Operating within an unpredictable planning system, which aggressively protects Green Belt and agricultural land, clients are prioritising dense residential schemes, that offer high-quality amenity provision and architectural design, in brownfield locations. Though all university cities are growth markets, we are seeing demand particularly rise for Russell Group and Oxbridge locations – where supply of PBSA has historically lagged behind population growth. Within brownfield locations, a two-tier market has emerged with many investors willing to pay a premium for inner-city locations or sites close to public transport connections.
Strong ESG performance, demonstrated by recognised accreditation schemes, continues to be an investor priority – such as Stanley Studios development in Portsmouth which we recently delivered at BREEAM ‘Very Good’. However, due to site constraints, meeting investor BNG requirements has occasionally become challenging, incentivising the use of external BNG credits.
During the development stage, complying with the Building Safety Act has had a significant impact on project delivery. The introduction of the ‘Golden Thread’ is requiring a greater focus on collaboration, and transparency, from all members of design teams and supply chains; while residential design teams are dealing with the onerous requirements of the ‘building safety regulator’ role.
Importantly, we’re seeing the requirements of institutional investors, and their insurance policies, driving safety procedures beyond the statutory requirements of the Building Safety Act, particularly within higher PBSA schemes that may fall under the ‘higher-risk’ category. This can be seen in the wider roll-out of sprinkler, and fire suppression, systems to smaller schemes, that may not currently be required by legislation to have sprinklers installed. Alternatively, we’re seeing clients consider schemes at less 11m tall, but with a greater density of rooms to ensure project viability.
Matthew Osborne, Partner
As developers, landlords, and occupiers increasingly prioritise assets within prime locations – especially sites with immediate public transport access – interest in evaluating retrofit options for City & West End assets has grown.
Many are now placing a measurable premium on schemes with strong design principles, alongside the high amenity provision that has been demanded by occupiers since the pandemic. Aiming to maximise returns within each asset, clients are continuing to pursue NIA maximisation strategies; asking surveyors to explore floor plate efficiency, adding additional massing to any building is now standard as part of a due diligence survey. Since the enaction of the Building Safety Act’s registration process, we are now also supplementing this due diligence work with dedicated fire safety surveys – with Workman team members currently instructed on 25 different assets.

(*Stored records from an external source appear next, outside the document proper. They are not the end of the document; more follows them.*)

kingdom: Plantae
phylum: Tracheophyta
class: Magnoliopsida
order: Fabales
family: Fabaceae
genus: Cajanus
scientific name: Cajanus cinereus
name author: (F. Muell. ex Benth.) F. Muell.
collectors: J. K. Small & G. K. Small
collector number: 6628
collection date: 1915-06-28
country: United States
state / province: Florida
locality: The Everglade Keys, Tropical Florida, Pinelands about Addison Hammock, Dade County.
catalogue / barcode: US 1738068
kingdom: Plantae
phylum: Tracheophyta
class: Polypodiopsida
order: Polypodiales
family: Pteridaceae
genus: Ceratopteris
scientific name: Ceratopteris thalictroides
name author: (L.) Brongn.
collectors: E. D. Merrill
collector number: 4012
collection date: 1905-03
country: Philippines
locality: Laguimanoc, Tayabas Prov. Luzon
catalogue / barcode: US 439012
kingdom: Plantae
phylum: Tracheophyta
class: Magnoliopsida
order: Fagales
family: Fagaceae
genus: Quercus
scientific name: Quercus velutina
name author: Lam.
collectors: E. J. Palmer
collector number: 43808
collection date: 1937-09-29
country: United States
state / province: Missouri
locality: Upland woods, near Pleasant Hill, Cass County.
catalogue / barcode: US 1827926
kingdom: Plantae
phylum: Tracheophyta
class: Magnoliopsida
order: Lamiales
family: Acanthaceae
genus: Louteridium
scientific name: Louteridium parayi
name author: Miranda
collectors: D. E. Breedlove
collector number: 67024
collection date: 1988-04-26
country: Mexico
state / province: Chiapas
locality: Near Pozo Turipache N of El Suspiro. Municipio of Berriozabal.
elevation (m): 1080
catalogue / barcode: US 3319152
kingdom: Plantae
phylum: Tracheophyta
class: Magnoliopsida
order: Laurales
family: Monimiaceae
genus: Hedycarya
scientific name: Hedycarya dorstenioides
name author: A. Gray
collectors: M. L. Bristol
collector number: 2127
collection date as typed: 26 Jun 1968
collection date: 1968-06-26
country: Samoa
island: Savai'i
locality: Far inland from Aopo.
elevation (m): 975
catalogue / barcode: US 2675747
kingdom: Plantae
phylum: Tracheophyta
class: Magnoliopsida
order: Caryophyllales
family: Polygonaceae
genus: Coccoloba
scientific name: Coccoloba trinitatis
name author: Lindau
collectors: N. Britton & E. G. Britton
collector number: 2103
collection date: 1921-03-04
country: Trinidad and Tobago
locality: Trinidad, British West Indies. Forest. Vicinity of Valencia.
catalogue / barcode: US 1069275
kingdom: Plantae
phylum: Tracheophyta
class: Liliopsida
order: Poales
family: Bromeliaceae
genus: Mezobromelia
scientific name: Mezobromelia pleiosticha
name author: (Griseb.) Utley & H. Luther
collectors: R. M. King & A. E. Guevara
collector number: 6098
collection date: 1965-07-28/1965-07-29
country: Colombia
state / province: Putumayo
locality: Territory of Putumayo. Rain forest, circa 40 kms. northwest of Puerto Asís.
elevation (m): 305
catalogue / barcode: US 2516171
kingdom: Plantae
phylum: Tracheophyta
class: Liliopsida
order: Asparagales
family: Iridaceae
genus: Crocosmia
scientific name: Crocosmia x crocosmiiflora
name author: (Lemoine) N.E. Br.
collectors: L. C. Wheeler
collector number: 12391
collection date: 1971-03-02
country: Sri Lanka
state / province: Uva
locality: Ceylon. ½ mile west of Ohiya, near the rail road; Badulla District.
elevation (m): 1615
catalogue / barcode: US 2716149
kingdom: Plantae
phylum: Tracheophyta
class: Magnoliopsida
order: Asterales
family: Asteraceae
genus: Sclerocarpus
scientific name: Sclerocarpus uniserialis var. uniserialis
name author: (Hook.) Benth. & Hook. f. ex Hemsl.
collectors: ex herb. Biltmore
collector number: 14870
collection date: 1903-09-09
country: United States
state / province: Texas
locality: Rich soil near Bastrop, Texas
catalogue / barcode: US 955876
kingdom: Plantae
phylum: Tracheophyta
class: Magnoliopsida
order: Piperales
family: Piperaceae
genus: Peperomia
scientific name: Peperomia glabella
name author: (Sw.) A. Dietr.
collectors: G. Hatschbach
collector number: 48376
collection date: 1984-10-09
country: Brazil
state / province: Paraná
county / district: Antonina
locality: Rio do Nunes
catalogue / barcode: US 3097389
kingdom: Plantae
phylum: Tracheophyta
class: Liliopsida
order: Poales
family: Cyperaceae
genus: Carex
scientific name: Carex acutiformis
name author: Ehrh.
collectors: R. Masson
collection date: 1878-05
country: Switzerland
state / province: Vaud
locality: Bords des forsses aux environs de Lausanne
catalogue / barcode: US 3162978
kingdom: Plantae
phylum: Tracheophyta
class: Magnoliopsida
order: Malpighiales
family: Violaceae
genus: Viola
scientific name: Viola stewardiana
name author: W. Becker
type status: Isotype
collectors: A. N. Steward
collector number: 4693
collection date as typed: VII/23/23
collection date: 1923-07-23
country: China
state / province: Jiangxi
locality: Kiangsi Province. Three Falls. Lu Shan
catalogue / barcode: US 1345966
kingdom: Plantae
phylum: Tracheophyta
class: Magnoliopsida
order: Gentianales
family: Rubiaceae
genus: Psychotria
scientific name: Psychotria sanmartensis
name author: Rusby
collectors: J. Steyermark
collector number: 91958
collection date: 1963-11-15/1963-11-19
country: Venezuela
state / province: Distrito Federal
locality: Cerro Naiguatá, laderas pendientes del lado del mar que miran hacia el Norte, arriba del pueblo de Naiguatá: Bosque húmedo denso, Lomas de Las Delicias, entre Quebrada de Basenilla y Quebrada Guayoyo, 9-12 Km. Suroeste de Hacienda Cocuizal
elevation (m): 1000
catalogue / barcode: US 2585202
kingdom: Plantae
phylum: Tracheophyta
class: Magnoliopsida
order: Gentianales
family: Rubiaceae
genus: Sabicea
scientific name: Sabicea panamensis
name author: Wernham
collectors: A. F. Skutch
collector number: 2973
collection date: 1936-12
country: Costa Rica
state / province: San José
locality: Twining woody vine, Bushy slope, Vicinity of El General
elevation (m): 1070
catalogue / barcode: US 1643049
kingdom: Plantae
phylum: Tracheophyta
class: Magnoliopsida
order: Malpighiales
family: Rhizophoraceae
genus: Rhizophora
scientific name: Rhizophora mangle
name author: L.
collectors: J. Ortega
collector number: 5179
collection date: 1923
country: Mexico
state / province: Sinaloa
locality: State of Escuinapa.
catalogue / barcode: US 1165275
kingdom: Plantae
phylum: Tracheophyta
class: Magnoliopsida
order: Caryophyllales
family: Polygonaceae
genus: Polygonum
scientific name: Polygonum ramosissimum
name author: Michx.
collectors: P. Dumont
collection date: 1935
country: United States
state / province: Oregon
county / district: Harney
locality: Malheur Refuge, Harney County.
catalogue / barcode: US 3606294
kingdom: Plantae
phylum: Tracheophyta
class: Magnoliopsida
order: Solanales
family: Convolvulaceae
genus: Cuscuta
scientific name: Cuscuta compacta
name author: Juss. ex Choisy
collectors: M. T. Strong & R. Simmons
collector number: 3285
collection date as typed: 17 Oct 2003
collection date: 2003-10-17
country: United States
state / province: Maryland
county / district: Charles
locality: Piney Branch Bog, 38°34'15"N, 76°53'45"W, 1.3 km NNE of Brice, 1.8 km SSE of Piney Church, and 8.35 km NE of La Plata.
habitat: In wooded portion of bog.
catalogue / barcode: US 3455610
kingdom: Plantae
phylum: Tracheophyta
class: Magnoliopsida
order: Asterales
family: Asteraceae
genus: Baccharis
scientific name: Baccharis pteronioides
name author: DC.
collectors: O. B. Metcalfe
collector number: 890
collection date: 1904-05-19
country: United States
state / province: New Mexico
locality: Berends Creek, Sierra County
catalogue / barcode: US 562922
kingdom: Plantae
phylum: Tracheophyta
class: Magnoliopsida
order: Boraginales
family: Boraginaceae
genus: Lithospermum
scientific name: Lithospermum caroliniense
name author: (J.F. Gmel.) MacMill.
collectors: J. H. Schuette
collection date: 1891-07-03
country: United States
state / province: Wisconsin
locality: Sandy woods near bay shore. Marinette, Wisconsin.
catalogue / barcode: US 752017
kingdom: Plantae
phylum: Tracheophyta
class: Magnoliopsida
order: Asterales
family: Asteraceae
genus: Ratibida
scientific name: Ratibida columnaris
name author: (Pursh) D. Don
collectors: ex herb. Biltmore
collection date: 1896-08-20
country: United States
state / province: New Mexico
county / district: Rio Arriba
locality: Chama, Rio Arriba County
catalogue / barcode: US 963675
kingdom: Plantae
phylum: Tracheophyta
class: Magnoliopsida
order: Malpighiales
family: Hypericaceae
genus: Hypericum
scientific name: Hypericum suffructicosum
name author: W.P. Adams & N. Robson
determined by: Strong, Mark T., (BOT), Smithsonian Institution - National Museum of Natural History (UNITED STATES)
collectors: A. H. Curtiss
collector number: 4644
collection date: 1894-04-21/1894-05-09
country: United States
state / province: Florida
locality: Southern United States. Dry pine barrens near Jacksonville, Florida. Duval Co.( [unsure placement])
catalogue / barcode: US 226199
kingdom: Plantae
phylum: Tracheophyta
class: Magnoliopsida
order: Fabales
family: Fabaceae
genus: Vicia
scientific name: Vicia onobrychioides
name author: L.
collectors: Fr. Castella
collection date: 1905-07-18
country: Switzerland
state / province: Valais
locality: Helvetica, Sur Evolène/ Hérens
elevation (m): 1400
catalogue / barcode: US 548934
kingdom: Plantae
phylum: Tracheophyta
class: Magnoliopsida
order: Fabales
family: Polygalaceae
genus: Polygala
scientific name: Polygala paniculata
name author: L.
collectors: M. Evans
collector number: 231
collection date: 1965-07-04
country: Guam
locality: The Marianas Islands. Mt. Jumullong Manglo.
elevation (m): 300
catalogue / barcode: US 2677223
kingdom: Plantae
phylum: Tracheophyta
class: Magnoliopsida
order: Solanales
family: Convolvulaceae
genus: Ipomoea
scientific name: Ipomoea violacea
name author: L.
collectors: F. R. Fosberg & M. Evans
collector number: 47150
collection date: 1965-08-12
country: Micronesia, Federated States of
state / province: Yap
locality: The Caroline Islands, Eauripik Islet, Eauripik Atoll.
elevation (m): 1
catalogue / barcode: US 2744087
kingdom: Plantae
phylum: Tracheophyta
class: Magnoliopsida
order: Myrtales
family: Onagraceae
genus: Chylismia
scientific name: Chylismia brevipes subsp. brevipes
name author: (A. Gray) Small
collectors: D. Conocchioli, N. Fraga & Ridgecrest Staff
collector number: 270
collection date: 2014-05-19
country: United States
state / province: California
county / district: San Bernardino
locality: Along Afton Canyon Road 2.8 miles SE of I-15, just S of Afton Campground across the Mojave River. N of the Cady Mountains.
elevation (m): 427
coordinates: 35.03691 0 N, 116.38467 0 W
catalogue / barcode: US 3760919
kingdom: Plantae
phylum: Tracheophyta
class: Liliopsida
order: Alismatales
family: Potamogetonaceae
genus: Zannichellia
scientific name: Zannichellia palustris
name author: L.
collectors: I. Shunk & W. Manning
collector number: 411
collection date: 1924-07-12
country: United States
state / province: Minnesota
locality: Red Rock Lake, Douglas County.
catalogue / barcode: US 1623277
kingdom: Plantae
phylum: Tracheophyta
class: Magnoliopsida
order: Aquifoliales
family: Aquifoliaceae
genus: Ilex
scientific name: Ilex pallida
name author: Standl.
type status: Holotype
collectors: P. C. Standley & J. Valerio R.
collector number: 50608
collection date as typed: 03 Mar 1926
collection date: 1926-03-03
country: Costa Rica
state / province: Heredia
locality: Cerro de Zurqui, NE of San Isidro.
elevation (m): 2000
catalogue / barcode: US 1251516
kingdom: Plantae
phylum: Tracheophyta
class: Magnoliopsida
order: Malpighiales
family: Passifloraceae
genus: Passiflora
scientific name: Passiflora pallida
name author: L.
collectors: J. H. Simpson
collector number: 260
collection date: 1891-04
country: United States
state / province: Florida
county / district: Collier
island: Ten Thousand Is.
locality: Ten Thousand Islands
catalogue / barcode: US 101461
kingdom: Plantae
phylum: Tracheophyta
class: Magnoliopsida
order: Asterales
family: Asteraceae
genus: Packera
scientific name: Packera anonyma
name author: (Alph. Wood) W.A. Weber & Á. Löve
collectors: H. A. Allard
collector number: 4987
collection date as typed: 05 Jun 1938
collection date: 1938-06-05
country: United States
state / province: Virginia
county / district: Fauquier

Within new floor plates, designers are being asked to deliver more open, less cellular spaces, to enable flexible working models, supported by more collaboration and breakout spaces – alongside dedicated individual work booths, and meeting bars. Within more constrained floor plates, we’re seeing developers aim for an occupation density of 10m2 per person, in-line with the BCO’s new guidance. In smaller assets, many occupiers expect office space to be fully fitted, supported by high-end fibre cabling, which landlords are keen to advertise via accreditations like WiredScore.
Though developers have faced a rough 2023, with a constrained labour market and supply chain disruption causing significant cost inflation, we’re beginning to see the zenith of these price rises, and fit-out costs appear to be stabilising for Q2 2024. Crucially, developers are beginning to see cost savings from proactive tendering processes.